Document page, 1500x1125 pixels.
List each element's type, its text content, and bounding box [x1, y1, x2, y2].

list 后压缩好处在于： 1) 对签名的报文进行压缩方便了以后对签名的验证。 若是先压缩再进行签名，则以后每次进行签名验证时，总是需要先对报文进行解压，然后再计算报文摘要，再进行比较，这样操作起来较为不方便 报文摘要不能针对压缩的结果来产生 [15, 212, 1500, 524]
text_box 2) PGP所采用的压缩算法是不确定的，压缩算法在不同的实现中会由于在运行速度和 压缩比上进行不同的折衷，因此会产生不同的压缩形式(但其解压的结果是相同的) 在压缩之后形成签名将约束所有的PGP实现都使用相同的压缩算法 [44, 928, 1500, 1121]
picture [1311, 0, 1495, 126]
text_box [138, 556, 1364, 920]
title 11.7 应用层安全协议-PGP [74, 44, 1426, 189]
------------------------------------------------
* **Task item**
Take the entries above and repeat them. Alter nothing.

* **Answer section**
Document page, 1500x1125 pixels.
List each element's type, its text content, and bounding box [x1, y1, x2, y2].

list 后压缩好处在于： 1) 对签名的报文进行压缩方便了以后对签名的验证。 若是先压缩再进行签名，则以后每次进行签名验证时，总是需要先对报文进行解压，然后再计算报文摘要，再进行比较，这样操作起来较为不方便 报文摘要不能针对压缩的结果来产生 [15, 212, 1500, 524]
text_box 2) PGP所采用的压缩算法是不确定的，压缩算法在不同的实现中会由于在运行速度和 压缩比上进行不同的折衷，因此会产生不同的压缩形式(但其解压的结果是相同的) 在压缩之后形成签名将约束所有的PGP实现都使用相同的压缩算法 [44, 928, 1500, 1121]
picture [1311, 0, 1495, 126]
text_box [138, 556, 1364, 920]
title 11.7 应用层安全协议-PGP [74, 44, 1426, 189]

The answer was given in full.